06/03/2015

Cartas de Portalegre

tomette. by moumine

foi bom ver-te. um dia, talvez, te concretizes na minha vida como um ponto final. todas as noites me lembro. sustenho a respiração, abafo o soluço, recrio os teus olhos fixos no chão; e eu ali, ao teu lado, tão longe. tão longe,tão hirta, tão fria, tão só.

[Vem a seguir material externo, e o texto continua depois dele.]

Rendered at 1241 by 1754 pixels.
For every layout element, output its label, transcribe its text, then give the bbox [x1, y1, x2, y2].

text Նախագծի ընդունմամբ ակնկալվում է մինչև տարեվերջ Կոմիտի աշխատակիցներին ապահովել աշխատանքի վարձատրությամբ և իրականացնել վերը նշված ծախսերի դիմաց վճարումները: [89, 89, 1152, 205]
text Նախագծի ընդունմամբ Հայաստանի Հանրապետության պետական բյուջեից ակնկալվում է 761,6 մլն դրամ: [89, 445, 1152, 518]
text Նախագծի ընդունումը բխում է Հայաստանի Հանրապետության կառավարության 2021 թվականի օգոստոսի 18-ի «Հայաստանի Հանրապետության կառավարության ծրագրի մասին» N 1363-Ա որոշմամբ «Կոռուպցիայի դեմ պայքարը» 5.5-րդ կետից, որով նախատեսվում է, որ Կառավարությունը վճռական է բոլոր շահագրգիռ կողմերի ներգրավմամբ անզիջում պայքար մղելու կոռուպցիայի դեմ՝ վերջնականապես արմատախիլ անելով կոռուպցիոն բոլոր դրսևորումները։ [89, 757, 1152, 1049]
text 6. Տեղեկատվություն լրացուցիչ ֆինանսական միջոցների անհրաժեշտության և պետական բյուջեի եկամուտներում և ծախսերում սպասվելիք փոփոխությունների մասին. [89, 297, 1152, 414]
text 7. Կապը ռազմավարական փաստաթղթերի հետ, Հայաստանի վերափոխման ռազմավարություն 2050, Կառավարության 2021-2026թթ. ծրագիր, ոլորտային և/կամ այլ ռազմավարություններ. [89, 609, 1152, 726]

e ali fico, hirta, triste, longe, partida, a fingir. finjo sempre, e às vezes dou por mim a chorar. sei-te escondido num luto onde não me deixas entrar - logo tu, que eras tudo, que eras chama, vento, história. não te posso amar porque não saberia fazê-lo. o teu corpo, as tuas mãos enormes, o teu desdém. mas fazes-me falta em tudo o que sou, em tudo o que faço. trago comigo a agonia de não saber de ti, de querer repetir-te em todos os estranhos, de te querer contar, de ter a certeza que em mim sobrará sempre um vazio maior que eu, maior que todas as coisas.

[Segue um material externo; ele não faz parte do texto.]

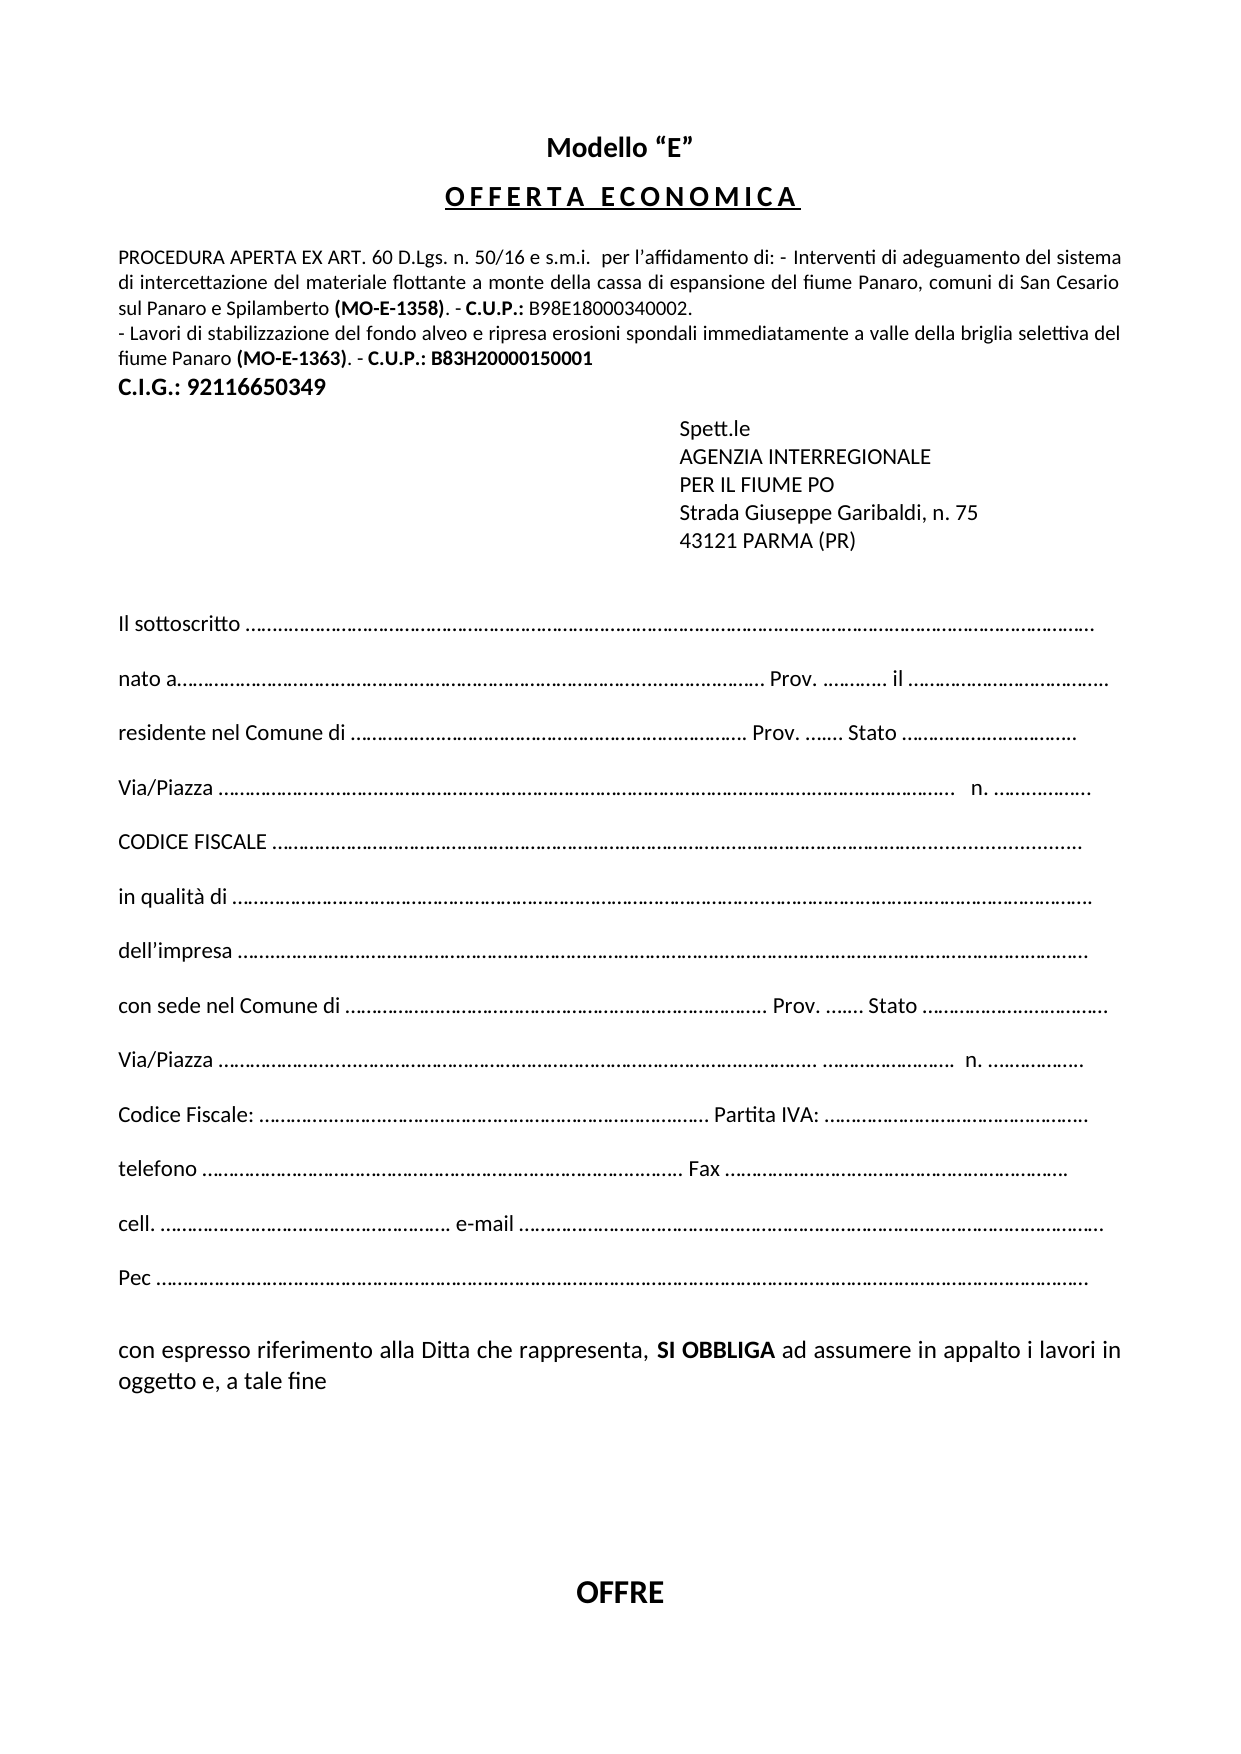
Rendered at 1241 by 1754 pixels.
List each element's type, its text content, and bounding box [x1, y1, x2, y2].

text C.I.G.: 92116650349 [118, 371, 1122, 401]
text con espresso riferimento alla Ditta che rappresenta, SI OBBLIGA ad assumere in appalto i lavori in oggetto e, a tale fine [118, 1334, 1122, 1395]
text con sede nel Comune di …………………………………………………………………….. Prov. ….… Stato ………………..…………… [118, 991, 1122, 1019]
text CODICE FISCALE …………………………………………………………………………..………………………………............................. [118, 827, 1122, 856]
text AGENZIA INTERREGIONALE [679, 442, 1122, 470]
text residente nel Comune di ……………..…………………………………………………. Prov. ….… Stato …………….…………….. [118, 718, 1122, 747]
text Strada Giuseppe Garibaldi, n. 75 [679, 498, 1122, 526]
text Spett.le [679, 414, 1122, 442]
text nato a……………………………………………………………………………....………..……… Prov. .……….. il ……………………………….. [118, 664, 1122, 692]
text Codice Fiscale: …………..……….……………………………………………….…… Partita IVA: ………………………………………….. [118, 1100, 1122, 1128]
text in qualità di ………………………………………………………………………………………..………………………….…………………………. [118, 882, 1122, 910]
text - Lavori di stabilizzazione del fondo alveo e ripresa erosioni spondali immediatamente a valle della briglia selettiva del fiume Panaro (MO-E-1363). - C.U.P.: B83H20000150001 [118, 320, 1122, 371]
text dell’impresa ……..…………….…………………………………………………………..…………………………………………………………… [118, 936, 1122, 964]
text OFFRE [118, 1571, 1122, 1611]
text Pec …………………………………………………………………………………………………………………………………………………………… [118, 1263, 1122, 1291]
text Il sottoscritto ……..……………………………………………………………………………………………………………………………………… [118, 609, 1122, 638]
text Via/Piazza ………………….....……………………………………………………………….………….. ……………………. n. ….………….. [118, 1045, 1122, 1073]
text OFFERTA ECONOMICA [118, 178, 1122, 213]
text PER IL FIUME PO [679, 470, 1122, 498]
text Via/Piazza ………………...……….………………..…………………………………………………….……………………... n. ……...……... [118, 773, 1122, 801]
text PROCEDURA APERTA EX ART. 60 D.Lgs. n. 50/16 e s.m.i. per l’affidamento di: - Interventi di adeguamento del sistema di intercettazione del materiale flottante a monte della cassa di espansione del fiume Panaro, comuni di San Cesario sul Panaro e Spilamberto (MO-E-1358). - C.U.P.: B98E18000340002. [118, 244, 1122, 320]
text cell. ………………………………………………. e-mail ………………………………………………………………………………………………… [118, 1209, 1122, 1237]
subtitle Modello “E” [118, 129, 1122, 165]
text telefono ………………………………………………………………………..…….. Fax ……………………….………………………………. [118, 1154, 1122, 1182]
text 43121 PARMA (PR) [679, 526, 1122, 554]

afinal amo-te. na incongruência que é ignorar estes porquês de andarmos há tanto tempo à espera do mundo. não sei onde estás. todos os dias, nestas minhas latitudes perdidas. não sei onde estás nem porque te importas em continuar tão longe. o meu amor foi um amor frio. contemplativo. infiél. indisponível. não sei onde estás mas procuro-te todos os dias. na lista telefonica, nas salas de espera, nas janelas de todos o aviões. em todos os homens em fuga. 

faltaram-nos as palavras. mais que o tempo, mais que a noite. eu só queria ter-te dito como paralizaste a minha vida e me empurraste nete vício de saltar sem rede. de amar sem destino, de ficar sem razão, de morrer sem ti.

um dia, talvez, te concretizes na minha vida.